Most of the Parsippany office’s functions will be consolidated into its two other Northeast operations centers, in upstate Ballston Spa, NY and Concordville, PA. Some of the Parsippany employees will be offered jobs in those locations, the company said
The Christie administration was “proactive” in trying to persuade State Farm to keep the jobs in New Jersey, but the insurer’s decision was final, company spokesman Doug Nadeau said. Employees were notified July 24, he said. A bodily injury claims office and a sales training office will remain in Parsippany, but it is unclear how many will be employed there. The Parsippany center currently employs about 700.
“State Farm hopes to retain the largest amount of employees possible,” Nadeau said. Employees who do not want to relocate will be offered severance packages, he said.

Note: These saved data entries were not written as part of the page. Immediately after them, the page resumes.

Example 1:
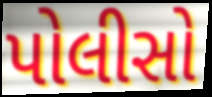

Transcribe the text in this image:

પોલીસો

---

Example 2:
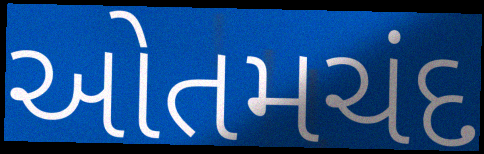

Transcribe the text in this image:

ઓતમચંદ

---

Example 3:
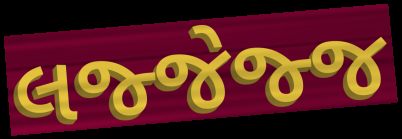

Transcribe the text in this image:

લજ્જેજ્જ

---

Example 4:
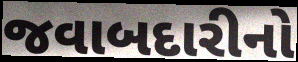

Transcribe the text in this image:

જવાબદારીનો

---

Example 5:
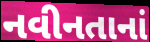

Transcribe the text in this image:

નવીનતાનાં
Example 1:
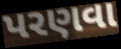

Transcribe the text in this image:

પરણવા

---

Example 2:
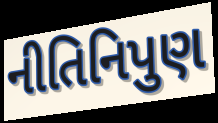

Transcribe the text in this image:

નીતિનિપુણ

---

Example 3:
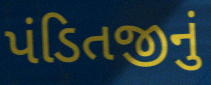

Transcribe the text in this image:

પંડિતજીનું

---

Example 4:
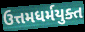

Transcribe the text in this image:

ઉત્તમધર્મયુક્ત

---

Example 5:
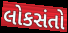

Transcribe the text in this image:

લોકસંતો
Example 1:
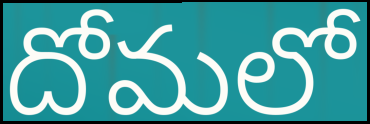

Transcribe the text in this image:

దోమలో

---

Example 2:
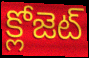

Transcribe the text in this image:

క్లోజెట్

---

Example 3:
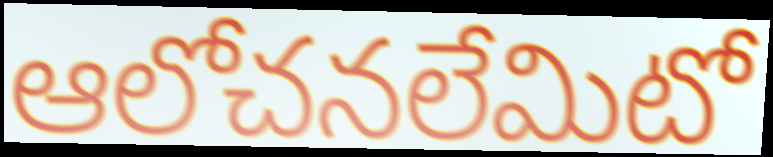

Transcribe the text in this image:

ఆలోచనలేమిటో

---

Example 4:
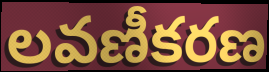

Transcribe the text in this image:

లవణీకరణ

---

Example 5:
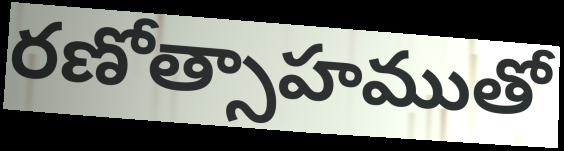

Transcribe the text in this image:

రణోత్సాహముతో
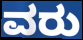
ವರು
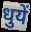
धुयें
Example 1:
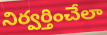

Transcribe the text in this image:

నిర్వర్తించేలా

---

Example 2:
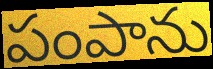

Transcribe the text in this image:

పంపాను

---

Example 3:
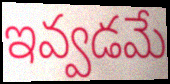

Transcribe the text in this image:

ఇవ్వడమే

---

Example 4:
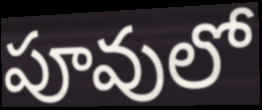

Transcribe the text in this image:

పూవులో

A satellite office in Farmingdale, NJ, that employs a dozen people also is slated for closing and a claims office in Melville, NY will be consolidated into one in Lakeville, NY. The changes, expected to be completed by September 2013, are to “better serve customers and achieve business goals through increased efficiency, reduced expenses and establishment of more consistent operations,” Nadeau said.
State Farm, which has more than one million policies in force in New Jersey, last year had a leading share of the state’s home insurance market by premiums, and ranked fourth in automobile premiums, according to the state Department of Banking and Insurance. The insurer, which said in May it was closing two dozen field offices in Illinois, Indiana and Michigan, expects to continue to distribute policies and serve customers in New Jersey through more than 200 independent contractor sales agencies.

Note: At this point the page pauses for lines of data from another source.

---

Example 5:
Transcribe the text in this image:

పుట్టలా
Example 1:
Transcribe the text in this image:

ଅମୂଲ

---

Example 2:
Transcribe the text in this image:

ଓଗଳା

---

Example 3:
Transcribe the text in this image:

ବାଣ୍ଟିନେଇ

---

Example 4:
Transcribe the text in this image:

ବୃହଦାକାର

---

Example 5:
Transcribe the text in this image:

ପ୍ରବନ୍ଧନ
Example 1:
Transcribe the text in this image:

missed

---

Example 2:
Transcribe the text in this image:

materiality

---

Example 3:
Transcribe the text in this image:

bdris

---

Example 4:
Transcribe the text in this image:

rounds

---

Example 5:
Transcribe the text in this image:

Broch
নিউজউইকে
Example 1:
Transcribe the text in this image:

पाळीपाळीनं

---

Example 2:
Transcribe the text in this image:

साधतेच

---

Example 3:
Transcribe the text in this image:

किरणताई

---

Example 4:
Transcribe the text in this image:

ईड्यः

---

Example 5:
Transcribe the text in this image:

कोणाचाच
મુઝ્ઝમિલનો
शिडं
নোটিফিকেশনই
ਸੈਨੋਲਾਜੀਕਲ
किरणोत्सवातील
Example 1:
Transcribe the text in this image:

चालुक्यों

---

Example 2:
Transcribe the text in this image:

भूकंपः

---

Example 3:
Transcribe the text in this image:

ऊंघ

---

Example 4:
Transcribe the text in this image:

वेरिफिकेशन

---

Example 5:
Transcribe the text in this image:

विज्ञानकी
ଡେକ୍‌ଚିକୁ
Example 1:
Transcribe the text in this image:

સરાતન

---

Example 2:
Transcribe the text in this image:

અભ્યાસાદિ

State Farm had threatened about a decade ago to exit the auto insurance business in New Jersey, complaining that strict regulation made it too hard to make a profit. But it later backed away from that stance, and the regulations were relaxed in 2003 by former Governor McGreevey.
The coming move will be “seamless” to customers, he said. “We have every intention of continuing to do a vigorous business in New Jersey and growing our market share. Nothing negative about New Jersey, the New Jersey insurance market, or the New Jersey economy that should be inferred from the decision.”